* What is needed:
Count the lines below that contain the string "kidney" (case-sensitive) and give only the number.

───

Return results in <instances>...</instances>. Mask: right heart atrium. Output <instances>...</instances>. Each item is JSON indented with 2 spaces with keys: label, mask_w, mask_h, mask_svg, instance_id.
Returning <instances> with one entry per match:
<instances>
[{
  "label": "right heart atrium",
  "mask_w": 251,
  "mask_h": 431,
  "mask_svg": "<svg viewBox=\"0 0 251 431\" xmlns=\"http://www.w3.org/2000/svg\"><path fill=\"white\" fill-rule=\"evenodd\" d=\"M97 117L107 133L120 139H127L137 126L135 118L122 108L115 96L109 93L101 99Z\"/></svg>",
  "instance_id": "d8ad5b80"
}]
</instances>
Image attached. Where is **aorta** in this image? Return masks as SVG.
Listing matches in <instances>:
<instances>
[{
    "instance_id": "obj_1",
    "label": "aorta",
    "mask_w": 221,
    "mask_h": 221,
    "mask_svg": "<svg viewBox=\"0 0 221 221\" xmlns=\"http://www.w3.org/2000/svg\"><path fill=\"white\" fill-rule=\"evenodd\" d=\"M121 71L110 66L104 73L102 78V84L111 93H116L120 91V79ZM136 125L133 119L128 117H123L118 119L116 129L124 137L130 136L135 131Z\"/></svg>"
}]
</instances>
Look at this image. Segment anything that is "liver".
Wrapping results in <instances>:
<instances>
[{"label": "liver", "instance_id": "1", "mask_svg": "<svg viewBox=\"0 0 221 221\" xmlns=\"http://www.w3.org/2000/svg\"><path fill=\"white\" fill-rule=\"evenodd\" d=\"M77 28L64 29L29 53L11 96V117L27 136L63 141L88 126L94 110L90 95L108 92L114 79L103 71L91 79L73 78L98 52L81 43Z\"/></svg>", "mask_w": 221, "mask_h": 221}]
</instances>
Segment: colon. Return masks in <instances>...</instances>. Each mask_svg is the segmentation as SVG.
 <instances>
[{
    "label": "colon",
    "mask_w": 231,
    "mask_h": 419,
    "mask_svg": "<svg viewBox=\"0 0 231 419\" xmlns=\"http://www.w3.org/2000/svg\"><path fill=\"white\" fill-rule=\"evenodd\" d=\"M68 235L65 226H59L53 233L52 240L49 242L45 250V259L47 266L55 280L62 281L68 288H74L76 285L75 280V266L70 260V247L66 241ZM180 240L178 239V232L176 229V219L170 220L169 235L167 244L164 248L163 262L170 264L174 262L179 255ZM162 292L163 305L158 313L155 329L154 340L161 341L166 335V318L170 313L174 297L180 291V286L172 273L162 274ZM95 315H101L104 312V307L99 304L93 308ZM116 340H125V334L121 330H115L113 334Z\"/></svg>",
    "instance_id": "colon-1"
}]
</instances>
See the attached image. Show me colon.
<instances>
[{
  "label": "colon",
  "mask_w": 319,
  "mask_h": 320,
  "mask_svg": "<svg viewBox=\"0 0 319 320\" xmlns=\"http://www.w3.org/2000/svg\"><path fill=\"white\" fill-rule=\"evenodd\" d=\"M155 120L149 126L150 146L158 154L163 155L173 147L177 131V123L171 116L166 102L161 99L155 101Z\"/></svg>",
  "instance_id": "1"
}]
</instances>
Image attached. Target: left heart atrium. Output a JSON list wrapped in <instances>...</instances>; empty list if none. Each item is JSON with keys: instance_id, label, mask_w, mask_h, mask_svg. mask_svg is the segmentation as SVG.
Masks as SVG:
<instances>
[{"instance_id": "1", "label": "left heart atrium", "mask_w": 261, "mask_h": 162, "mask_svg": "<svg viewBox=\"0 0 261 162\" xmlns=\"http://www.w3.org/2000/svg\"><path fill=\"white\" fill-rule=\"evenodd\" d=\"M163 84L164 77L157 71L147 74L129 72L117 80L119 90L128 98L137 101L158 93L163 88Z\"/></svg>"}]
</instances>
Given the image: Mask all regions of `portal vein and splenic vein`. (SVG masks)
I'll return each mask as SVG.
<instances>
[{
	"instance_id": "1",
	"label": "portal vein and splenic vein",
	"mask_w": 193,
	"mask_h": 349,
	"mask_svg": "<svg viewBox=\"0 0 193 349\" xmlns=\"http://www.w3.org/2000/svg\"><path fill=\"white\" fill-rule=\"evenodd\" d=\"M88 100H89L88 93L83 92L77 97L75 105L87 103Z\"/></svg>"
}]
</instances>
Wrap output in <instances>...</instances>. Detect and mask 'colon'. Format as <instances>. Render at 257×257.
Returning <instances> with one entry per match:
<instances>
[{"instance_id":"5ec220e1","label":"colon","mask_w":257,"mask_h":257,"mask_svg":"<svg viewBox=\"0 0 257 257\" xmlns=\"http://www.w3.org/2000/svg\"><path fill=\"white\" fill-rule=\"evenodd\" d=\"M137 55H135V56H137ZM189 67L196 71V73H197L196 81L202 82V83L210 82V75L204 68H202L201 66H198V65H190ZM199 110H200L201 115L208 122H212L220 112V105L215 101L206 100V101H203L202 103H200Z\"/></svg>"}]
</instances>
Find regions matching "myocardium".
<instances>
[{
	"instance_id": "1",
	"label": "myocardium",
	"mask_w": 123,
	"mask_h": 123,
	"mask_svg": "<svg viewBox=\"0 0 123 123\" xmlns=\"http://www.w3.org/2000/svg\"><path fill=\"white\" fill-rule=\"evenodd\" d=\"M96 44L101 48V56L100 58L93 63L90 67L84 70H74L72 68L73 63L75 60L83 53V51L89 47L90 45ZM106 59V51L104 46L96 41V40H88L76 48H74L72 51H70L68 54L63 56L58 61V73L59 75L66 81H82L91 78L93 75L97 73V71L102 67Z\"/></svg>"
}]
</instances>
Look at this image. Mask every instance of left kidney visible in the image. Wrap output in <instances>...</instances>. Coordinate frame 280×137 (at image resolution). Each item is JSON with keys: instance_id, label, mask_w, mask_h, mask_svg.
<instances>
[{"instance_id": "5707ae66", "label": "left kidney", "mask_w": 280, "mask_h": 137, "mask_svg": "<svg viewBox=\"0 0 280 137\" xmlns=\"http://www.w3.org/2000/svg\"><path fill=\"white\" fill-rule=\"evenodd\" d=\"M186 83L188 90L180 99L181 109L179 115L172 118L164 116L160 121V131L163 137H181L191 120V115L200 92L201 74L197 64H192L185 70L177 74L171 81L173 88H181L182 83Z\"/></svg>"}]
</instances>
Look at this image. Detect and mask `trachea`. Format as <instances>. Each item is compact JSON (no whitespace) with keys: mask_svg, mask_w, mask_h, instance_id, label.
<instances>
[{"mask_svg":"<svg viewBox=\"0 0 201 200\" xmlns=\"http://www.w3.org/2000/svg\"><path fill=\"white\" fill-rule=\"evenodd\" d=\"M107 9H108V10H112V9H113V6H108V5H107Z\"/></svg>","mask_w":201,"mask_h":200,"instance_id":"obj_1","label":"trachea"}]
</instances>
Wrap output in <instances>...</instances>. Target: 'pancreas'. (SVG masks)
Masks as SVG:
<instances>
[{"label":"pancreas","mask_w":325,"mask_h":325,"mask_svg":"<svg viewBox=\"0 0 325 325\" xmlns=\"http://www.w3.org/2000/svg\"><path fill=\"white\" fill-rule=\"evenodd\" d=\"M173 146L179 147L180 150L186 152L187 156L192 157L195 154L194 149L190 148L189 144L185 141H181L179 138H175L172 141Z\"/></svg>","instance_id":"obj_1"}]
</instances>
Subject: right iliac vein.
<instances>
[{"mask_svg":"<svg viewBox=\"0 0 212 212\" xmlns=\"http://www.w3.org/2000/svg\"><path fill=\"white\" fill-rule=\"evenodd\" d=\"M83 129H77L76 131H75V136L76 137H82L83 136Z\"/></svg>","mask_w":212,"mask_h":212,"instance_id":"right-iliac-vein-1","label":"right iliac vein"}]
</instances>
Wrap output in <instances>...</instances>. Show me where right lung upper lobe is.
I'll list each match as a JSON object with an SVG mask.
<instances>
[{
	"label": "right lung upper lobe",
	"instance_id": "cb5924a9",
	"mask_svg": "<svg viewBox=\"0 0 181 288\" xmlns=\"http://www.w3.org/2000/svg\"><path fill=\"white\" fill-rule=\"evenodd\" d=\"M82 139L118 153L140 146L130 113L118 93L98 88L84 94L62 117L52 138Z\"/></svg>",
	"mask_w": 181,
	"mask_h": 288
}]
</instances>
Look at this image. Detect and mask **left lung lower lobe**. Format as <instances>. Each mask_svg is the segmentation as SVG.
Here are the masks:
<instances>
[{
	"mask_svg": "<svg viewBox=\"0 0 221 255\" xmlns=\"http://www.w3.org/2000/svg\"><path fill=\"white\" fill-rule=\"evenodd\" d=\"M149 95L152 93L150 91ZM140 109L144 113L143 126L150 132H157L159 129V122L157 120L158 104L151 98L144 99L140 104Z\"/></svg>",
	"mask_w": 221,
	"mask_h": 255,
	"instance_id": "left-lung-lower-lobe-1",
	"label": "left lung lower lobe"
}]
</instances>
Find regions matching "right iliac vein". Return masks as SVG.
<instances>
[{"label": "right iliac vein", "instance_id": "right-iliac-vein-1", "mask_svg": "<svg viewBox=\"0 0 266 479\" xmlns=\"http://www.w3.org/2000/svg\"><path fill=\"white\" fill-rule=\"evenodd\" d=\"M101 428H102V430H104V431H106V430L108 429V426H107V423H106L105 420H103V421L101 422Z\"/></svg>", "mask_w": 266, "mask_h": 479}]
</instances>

───

* Task output:
2